Since you didn’t take down the last one… A modern poet, Don Mclean, Falling Through Time: I can’t answer the questions you ask me, I don’t know what to say. The answers are somewhere lost in the stars when the night has turned to day. But I know if the silence of night could be here, It would drift through my soul and calm all my fear And I could reach out and draw you so near to me
Touch me and warm me and I will lie still. And all that you ask me to give you I will One living moment we’ll have for our own. A brief flash of time that we spent unalone. But you ask me for nothing and give what you can And we’re wrapped in a pillow of sleep once again And my memory drifts through the universe when we are one
Closely we’re falling through time
And the earth will turn in the silence of space, always in motion yet always in place And all things will change yet remain what they are. And far will be near and near will be far And the ages will darken and blend into time And all that is poetry will no longer rhyme But our moment together is forever sublime
For the time has arrived when we must understand That we’re lost in a void on this sad speck of sand And nobody knows where we are, no one cares And the tears that we shed in the dark no one cares And the madmen who plunder this world for their fame Have forgotten that no one remembers their name But time and the universe are always the same
Closely we’re falling through time
I lived in Regensburg, Germany for awhile, in which there is a hunk of stone wall that dates back to just after the time of Christ. If I recall, it wasn’t far from a McDonald’s.
200-year old buildings don’t feel philosophically different from 2000-year old buildings to me.
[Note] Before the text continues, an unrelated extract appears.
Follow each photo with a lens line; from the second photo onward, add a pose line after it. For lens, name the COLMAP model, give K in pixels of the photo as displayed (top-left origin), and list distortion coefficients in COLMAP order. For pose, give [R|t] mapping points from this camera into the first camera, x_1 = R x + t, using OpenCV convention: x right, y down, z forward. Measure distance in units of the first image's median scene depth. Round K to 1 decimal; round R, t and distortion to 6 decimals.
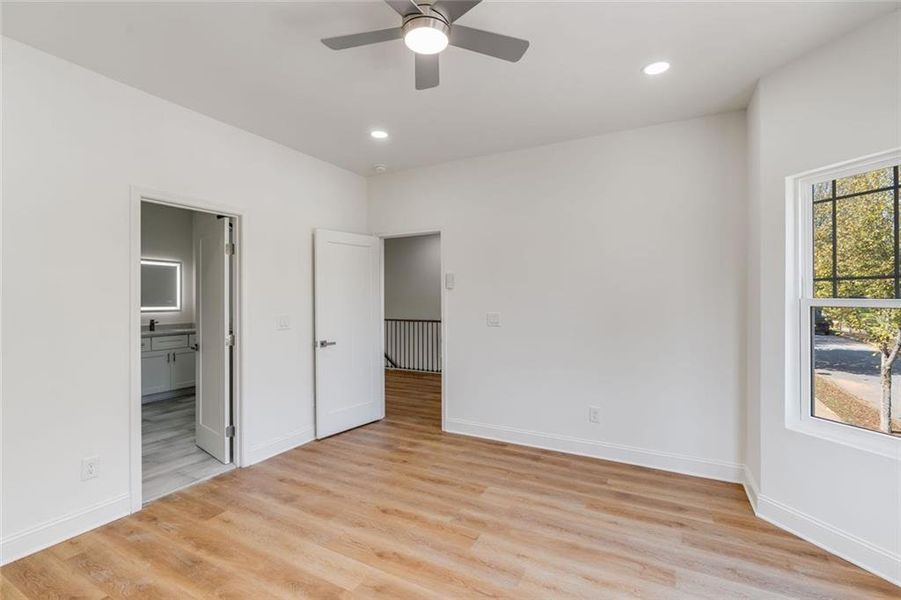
lens RADIAL K [[401.4, 0, 450.1], [0, 401.4, 299.1], [0, 0, 1]] dist [-0.006941, 0.002089]
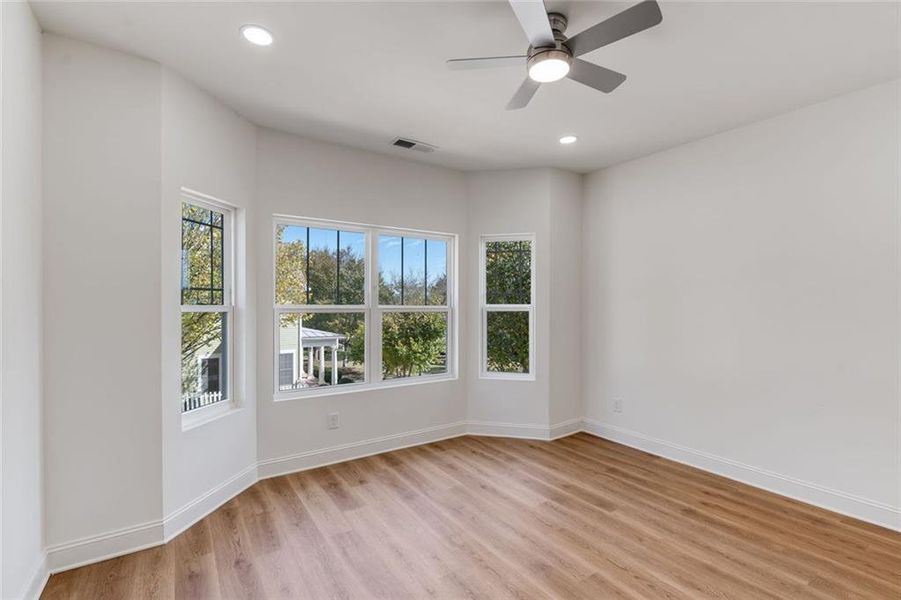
lens RADIAL K [[401.4, 0, 447.6], [0, 401.4, 295.9], [0, 0, 1]] dist [-0.006941, 0.002089]
pose [[-0.880339, 0.018782, 0.473973, -0.281729], [0.008795, 0.999690, -0.023278, 0.002491], [-0.474263, -0.016324, -0.880232, 1.718093]]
I have however sometimes found it thought-provoking to be in places where ~nothing was more than 50 years old; it’s odd living in a completely different world than your ancestors.
I can’t address the interesting philosophical questions raised by this post and the comments. What I can say is go to the Turf Tavern before you leave Oxford. I will say no more. Go.
Random question:
The Pyramids were once covered with beautiful polished marble. Since then, they have been the victim of vandals and others looking for construction material. Many other ancient monuments have experienced significant damage as a result of both natural events (earthquakes, etc.) and human greed.
In principle, we could repair these monuments. Ignoring, for the moment, the costs of doing so, would it be better to restore them to the state they were in when they were built, or leave them as they are?
Thoughts on growing up/older/maturing/changing:
Someone once said to me, “But you are far too young to have ever experienced true love. You need your heart broken a good seven to ten times before you can actually appreciate a real lover. Few people under forty know what I’m talking about… maybe in another two or three decades you’ll get the point.”
Interestingly, Keats was only two years older than me when he died. Did Keats love?
Comparing my two current favorite poets, Keats and Yeats is quite interesting. Yeats lived into his 80s and loved many women, Keats his mere 20s and only claims true love with one (his Fanny). Yeats’ early poetry is in many ways similar to Keats’s in its abandon, though not it’s sheer sorrow (Keats was dying), while his middle-aged poetry is much more mature and reflective. Moving onto his later stuff is just horribly depressing… What a beautiful man to become such a bitter old cynic… Age and The Ages will indeed change us… Lets hope we can figure out how to stay young...
I’ve lived in Europe my entire life (minus two weeks and a half) and I still get feelings like that once in a while.